#### SUPPLIED RECORDS ####
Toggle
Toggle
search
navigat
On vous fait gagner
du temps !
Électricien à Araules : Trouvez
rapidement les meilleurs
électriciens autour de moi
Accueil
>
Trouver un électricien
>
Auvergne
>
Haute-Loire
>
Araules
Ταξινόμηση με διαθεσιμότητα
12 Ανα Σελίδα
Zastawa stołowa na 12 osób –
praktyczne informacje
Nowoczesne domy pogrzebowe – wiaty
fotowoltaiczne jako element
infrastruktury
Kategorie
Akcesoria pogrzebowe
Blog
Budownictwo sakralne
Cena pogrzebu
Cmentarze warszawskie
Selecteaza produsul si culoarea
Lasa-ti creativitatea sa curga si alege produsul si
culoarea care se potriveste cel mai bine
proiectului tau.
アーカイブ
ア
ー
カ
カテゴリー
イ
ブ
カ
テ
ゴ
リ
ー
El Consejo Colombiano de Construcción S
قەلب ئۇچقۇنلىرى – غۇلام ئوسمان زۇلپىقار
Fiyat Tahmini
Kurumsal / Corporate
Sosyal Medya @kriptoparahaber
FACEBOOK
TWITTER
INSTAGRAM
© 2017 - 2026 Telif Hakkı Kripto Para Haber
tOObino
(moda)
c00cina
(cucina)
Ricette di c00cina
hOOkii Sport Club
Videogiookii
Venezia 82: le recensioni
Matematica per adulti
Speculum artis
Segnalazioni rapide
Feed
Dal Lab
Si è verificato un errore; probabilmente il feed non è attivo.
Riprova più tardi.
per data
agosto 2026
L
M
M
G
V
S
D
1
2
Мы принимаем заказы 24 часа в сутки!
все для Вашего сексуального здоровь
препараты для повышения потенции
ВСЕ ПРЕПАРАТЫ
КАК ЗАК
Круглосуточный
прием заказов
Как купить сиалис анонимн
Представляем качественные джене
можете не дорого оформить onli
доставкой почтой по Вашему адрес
####
• **AIM OF THE TASK**
Transcribe every record line by line, keeping each line's wording, spelling and order unchanged.

• **SOLVED EXERCISE**
Toggle
Toggle
search
navigat
On vous fait gagner
du temps !
Électricien à Araules : Trouvez
rapidement les meilleurs
électriciens autour de moi
Accueil
>
Trouver un électricien
>
Auvergne
>
Haute-Loire
>
Araules
Ταξινόμηση με διαθεσιμότητα
12 Ανα Σελίδα
Zastawa stołowa na 12 osób –
praktyczne informacje
Nowoczesne domy pogrzebowe – wiaty
fotowoltaiczne jako element
infrastruktury
Kategorie
Akcesoria pogrzebowe
Blog
Budownictwo sakralne
Cena pogrzebu
Cmentarze warszawskie
Selecteaza produsul si culoarea
Lasa-ti creativitatea sa curga si alege produsul si
culoarea care se potriveste cel mai bine
proiectului tau.
アーカイブ
ア
ー
カ
カテゴリー
イ
ブ
カ
テ
ゴ
リ
ー
El Consejo Colombiano de Construcción S
قەلب ئۇچقۇنلىرى – غۇلام ئوسمان زۇلپىقار
Fiyat Tahmini
Kurumsal / Corporate
Sosyal Medya @kriptoparahaber
FACEBOOK
TWITTER
INSTAGRAM
© 2017 - 2026 Telif Hakkı Kripto Para Haber
tOObino
(moda)
c00cina
(cucina)
Ricette di c00cina
hOOkii Sport Club
Videogiookii
Venezia 82: le recensioni
Matematica per adulti
Speculum artis
Segnalazioni rapide
Feed
Dal Lab
Si è verificato un errore; probabilmente il feed non è attivo.
Riprova più tardi.
per data
agosto 2026
L
M
M
G
V
S
D
1
2
Мы принимаем заказы 24 часа в сутки!
все для Вашего сексуального здоровь
препараты для повышения потенции
ВСЕ ПРЕПАРАТЫ
КАК ЗАК
Круглосуточный
прием заказов
Как купить сиалис анонимн
Представляем качественные джене
можете не дорого оформить onli
доставкой почтой по Вашему адрес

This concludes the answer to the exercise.